#### Data section:
###

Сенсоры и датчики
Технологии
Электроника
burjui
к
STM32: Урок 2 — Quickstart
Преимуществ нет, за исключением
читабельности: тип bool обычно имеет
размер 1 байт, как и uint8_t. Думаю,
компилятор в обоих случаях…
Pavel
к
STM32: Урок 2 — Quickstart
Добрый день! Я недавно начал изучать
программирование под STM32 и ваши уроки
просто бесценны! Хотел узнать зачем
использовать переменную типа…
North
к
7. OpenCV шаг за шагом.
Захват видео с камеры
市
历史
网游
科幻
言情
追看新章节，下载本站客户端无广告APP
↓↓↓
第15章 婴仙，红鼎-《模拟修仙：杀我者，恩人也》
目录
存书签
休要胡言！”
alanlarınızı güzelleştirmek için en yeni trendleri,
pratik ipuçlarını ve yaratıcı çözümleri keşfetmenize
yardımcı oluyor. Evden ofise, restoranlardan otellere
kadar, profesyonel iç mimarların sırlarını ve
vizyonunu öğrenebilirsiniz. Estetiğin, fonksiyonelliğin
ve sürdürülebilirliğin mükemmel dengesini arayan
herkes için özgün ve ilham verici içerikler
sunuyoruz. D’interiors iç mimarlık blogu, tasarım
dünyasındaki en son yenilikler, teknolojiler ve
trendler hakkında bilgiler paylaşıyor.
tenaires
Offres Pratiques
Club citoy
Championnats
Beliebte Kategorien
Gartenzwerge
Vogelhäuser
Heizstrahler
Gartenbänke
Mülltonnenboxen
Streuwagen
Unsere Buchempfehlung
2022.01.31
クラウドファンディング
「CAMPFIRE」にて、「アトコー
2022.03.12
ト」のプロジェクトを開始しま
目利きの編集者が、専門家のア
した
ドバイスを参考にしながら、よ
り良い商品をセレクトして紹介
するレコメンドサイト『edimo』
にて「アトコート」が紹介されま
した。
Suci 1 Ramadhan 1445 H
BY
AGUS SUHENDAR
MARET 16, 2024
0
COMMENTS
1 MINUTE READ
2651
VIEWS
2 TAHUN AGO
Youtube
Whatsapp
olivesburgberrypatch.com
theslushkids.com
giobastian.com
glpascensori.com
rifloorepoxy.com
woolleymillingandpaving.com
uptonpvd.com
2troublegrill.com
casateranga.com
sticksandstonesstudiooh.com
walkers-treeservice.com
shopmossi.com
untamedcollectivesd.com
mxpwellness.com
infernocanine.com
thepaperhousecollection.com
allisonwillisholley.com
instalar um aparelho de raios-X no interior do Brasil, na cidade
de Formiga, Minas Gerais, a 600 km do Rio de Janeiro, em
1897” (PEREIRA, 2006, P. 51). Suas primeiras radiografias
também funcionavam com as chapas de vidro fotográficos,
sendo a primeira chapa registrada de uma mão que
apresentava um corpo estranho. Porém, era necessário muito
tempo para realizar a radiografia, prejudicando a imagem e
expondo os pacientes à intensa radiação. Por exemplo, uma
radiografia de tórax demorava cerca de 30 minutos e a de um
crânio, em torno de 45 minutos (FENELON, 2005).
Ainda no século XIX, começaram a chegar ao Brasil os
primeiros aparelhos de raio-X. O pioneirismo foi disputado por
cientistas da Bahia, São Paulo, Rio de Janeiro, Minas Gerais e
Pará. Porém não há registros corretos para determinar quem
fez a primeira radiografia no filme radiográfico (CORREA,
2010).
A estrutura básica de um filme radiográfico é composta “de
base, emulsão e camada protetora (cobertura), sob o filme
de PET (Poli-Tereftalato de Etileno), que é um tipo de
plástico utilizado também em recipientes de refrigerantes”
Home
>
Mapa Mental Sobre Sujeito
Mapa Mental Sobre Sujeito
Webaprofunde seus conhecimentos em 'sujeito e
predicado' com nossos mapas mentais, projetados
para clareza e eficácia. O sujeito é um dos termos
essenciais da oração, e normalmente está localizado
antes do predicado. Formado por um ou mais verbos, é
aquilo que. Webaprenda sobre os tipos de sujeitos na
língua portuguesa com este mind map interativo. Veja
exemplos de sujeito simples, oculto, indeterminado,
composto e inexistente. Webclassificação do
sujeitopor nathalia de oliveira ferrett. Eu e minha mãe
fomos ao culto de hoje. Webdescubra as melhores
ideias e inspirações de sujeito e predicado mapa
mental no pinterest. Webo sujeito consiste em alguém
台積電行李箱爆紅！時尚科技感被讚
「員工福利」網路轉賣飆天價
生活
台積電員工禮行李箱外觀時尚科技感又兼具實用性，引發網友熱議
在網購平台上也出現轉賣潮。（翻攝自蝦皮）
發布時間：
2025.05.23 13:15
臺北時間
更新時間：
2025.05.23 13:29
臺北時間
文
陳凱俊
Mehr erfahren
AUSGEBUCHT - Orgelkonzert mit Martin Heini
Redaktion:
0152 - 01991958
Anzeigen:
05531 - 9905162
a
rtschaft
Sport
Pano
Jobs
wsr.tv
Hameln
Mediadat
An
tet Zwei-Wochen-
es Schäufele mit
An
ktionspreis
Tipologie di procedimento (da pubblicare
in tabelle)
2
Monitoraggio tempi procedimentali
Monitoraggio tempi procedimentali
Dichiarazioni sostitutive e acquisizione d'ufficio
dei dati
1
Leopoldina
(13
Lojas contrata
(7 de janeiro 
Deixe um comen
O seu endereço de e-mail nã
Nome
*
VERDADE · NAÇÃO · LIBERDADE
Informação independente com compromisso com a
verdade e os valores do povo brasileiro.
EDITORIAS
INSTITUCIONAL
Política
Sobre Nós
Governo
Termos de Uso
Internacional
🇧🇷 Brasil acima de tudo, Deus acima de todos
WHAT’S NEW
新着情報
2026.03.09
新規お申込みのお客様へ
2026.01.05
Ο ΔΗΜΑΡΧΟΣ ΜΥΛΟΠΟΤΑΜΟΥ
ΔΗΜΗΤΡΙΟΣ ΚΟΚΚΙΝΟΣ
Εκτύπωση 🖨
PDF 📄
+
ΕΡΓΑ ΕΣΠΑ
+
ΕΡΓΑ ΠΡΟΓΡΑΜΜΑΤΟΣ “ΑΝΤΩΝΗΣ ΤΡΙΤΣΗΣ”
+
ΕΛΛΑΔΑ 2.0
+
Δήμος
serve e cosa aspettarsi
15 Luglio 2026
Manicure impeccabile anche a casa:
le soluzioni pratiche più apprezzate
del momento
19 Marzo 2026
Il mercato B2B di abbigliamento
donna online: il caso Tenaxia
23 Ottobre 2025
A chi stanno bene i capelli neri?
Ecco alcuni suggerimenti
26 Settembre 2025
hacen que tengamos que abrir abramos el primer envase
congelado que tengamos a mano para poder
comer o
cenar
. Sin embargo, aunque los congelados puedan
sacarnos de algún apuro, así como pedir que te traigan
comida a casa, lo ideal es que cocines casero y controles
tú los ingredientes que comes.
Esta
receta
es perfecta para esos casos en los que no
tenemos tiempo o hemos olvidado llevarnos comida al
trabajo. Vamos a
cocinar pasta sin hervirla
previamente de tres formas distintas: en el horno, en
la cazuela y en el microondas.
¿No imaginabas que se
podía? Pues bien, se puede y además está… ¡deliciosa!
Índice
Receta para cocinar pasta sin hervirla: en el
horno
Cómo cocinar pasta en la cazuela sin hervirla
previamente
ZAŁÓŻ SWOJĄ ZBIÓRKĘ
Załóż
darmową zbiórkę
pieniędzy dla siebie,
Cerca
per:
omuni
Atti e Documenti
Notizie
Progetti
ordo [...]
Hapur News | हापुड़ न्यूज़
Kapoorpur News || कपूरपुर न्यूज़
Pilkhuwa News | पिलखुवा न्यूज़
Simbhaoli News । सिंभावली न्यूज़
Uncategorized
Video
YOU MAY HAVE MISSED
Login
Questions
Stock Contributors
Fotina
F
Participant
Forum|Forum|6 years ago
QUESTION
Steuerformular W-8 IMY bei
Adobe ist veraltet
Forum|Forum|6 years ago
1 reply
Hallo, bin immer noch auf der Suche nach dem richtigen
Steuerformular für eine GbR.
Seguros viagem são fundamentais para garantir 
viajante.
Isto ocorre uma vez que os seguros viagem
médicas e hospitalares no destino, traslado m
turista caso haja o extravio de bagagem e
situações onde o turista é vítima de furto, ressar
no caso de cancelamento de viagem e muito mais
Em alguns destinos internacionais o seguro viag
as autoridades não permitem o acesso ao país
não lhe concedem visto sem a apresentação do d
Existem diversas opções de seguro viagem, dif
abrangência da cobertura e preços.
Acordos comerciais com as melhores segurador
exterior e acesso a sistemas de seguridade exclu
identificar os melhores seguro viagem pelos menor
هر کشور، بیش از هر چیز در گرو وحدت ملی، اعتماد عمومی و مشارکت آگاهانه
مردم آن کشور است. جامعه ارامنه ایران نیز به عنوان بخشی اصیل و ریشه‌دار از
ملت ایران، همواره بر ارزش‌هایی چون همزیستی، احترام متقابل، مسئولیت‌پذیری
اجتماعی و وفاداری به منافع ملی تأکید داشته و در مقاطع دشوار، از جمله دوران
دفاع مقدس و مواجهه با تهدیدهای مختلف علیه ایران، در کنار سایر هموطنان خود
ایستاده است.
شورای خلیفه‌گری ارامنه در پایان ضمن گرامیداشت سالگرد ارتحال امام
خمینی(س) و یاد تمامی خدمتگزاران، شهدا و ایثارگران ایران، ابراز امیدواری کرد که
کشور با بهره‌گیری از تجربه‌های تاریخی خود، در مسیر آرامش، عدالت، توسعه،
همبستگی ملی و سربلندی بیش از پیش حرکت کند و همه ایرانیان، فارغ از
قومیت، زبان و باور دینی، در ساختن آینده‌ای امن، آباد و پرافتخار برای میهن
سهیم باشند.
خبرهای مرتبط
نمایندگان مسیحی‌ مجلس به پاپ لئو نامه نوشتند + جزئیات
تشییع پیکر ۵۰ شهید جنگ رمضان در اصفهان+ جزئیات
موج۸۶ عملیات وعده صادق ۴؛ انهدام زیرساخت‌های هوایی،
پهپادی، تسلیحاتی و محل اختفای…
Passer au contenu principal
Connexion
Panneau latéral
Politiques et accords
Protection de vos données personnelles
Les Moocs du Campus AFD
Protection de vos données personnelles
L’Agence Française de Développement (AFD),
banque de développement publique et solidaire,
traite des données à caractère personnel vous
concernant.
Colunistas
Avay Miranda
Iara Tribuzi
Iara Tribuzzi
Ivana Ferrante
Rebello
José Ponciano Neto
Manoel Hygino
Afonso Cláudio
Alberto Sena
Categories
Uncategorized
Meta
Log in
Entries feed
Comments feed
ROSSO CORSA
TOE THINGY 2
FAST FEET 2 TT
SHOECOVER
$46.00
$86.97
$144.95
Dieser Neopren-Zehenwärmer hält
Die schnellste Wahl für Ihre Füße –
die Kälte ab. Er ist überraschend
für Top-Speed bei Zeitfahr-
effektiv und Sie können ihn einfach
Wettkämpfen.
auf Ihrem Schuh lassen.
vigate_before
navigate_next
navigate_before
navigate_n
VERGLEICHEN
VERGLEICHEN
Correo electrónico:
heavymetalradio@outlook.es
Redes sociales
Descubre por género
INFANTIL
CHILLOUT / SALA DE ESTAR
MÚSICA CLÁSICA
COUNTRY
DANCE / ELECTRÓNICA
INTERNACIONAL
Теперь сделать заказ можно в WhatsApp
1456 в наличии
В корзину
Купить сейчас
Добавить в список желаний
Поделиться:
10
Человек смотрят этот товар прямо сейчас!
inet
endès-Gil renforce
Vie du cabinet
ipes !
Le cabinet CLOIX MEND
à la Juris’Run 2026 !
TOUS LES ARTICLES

###

Please set out every line from the start of the records up to and including the line with "tempo para realizar" as a numbered list, leaving out any blank lines.

#### Expected answer:
1. Сенсоры и датчики
2. Технологии
3. Электроника
4. burjui
5. к
6. STM32: Урок 2 — Quickstart
7. Преимуществ нет, за исключением
8. читабельности: тип bool обычно имеет
9. размер 1 байт, как и uint8_t. Думаю,
10. компилятор в обоих случаях…
11. Pavel
12. к
13. STM32: Урок 2 — Quickstart
14. Добрый день! Я недавно начал изучать
15. программирование под STM32 и ваши уроки
16. просто бесценны! Хотел узнать зачем
17. использовать переменную типа…
18. North
19. к
20. 7. OpenCV шаг за шагом.
21. Захват видео с камеры
22. 市
23. 历史
24. 网游
25. 科幻
26. 言情
27. 追看新章节，下载本站客户端无广告APP
28. ↓↓↓
29. 第15章 婴仙，红鼎-《模拟修仙：杀我者，恩人也》
30. 目录
31. 存书签
32. 休要胡言！”
33. alanlarınızı güzelleştirmek için en yeni trendleri,
34. pratik ipuçlarını ve yaratıcı çözümleri keşfetmenize
35. yardımcı oluyor. Evden ofise, restoranlardan otellere
36. kadar, profesyonel iç mimarların sırlarını ve
37. vizyonunu öğrenebilirsiniz. Estetiğin, fonksiyonelliğin
38. ve sürdürülebilirliğin mükemmel dengesini arayan
39. herkes için özgün ve ilham verici içerikler
40. sunuyoruz. D’interiors iç mimarlık blogu, tasarım
41. dünyasındaki en son yenilikler, teknolojiler ve
42. trendler hakkında bilgiler paylaşıyor.
43. tenaires
44. Offres Pratiques
45. Club citoy
46. Championnats
47. Beliebte Kategorien
48. Gartenzwerge
49. Vogelhäuser
50. Heizstrahler
51. Gartenbänke
52. Mülltonnenboxen
53. Streuwagen
54. Unsere Buchempfehlung
55. 2022.01.31
56. クラウドファンディング
57. 「CAMPFIRE」にて、「アトコー
58. 2022.03.12
59. ト」のプロジェクトを開始しま
60. 目利きの編集者が、専門家のア
61. した
62. ドバイスを参考にしながら、よ
63. り良い商品をセレクトして紹介
64. するレコメンドサイト『edimo』
65. にて「アトコート」が紹介されま
66. した。
67. Suci 1 Ramadhan 1445 H
68. BY
69. AGUS SUHENDAR
70. MARET 16, 2024
71. 0
72. COMMENTS
73. 1 MINUTE READ
74. 2651
75. VIEWS
76. 2 TAHUN AGO
77. Youtube
78. Whatsapp
79. olivesburgberrypatch.com
80. theslushkids.com
81. giobastian.com
82. glpascensori.com
83. rifloorepoxy.com
84. woolleymillingandpaving.com
85. uptonpvd.com
86. 2troublegrill.com
87. casateranga.com
88. sticksandstonesstudiooh.com
89. walkers-treeservice.com
90. shopmossi.com
91. untamedcollectivesd.com
92. mxpwellness.com
93. infernocanine.com
94. thepaperhousecollection.com
95. allisonwillisholley.com
96. instalar um aparelho de raios-X no interior do Brasil, na cidade
97. de Formiga, Minas Gerais, a 600 km do Rio de Janeiro, em
98. 1897” (PEREIRA, 2006, P. 51). Suas primeiras radiografias
99. também funcionavam com as chapas de vidro fotográficos,
100. sendo a primeira chapa registrada de uma mão que
101. apresentava um corpo estranho. Porém, era necessário muito
102. tempo para realizar a radiografia, prejudicando a imagem e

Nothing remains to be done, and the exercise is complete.